Excerpt to read:
Pax


I was looking for a book that would be relatively short, light-hearted, and fun to read. Something a kid might read in school or over the summer (because that's the kind of thing I read to relax). And boy howdy I can tell you I found exactly what I was looking for in Sara Pennypacker's Pax.


The book opens with the betrayal that sets the scene for the rest of the story, giving both main characters (a fox named Pax and his boy Peter) a reason to grow and change through the following chapters, which they did in excellent form. The setting is real in every sense, the characters are vivid and loveable, and the story has a heartwarming ending that made me feel good. I'm glad I read it.

One of the things that charmed me about this book was the pacing. It's not so fast that it feels frantic, like I don't have enough time to process what's happening before the next thing comes up. But it's not so slow that I'm well done with what's happening and impatient to get to the next thing. In addition to the good pacing, there was also the alternation between the two main characters.

Since Peter and Pax are in different places, growing as people in very different ways, the reader gets the bonus of two stories for the price of one - the first a story about a boy discovering who he is without his fox, and the second of a fox learning about the cost of war and who pays it.

This book deals with themes of grief, separation, dependence, and anger. There is no gore or bad language, but there are a couple violence scenes (featuring explosions and the injuries caused thereby). I would confidently say that this book is suitable for children 11/12 and up, or younger with adult supervision. This is a good story to read out loud, since there aren't a lot of words that are difficult to pronounce.

If you get a chance to read it, let me know what you think! I enjoyed this very very much. :)

Edit: I've noticed that there are some readers who particularly disliked the ending, and I'd like to make an argument in favor of the ending as is.

Records supplied:
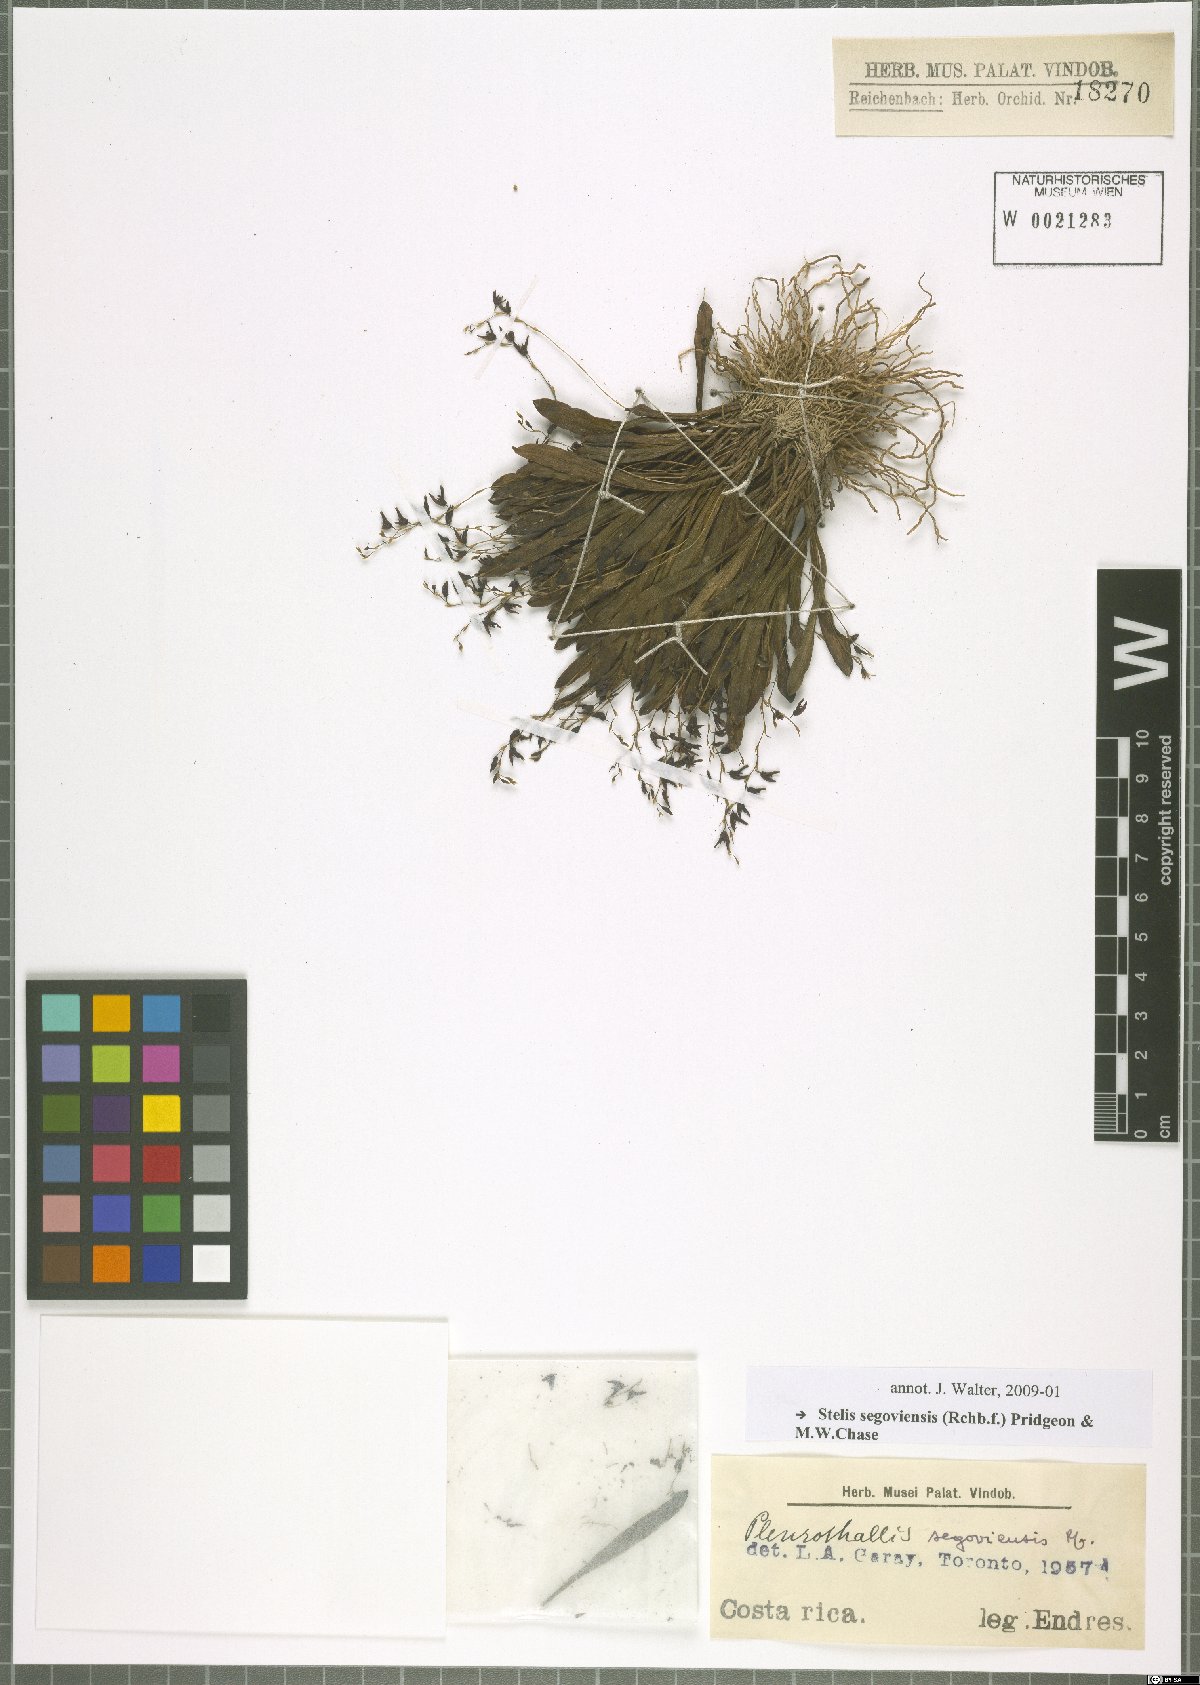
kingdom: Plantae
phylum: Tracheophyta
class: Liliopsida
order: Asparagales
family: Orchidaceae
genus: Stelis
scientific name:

Aim of the task: Summarize the review of Pax in two sentences. The records have no connection to the review.

Result of the task: The review praises Sara Pennypacker's Pax, which alternates between a fox named Pax and his boy Peter as they grow in different places, for its pacing, vivid characters and heartwarming ending. It notes themes of grief, separation, dependence and anger along with a couple of violent scenes, and judges the book suitable for children 11/12 and up, or younger with adult supervision.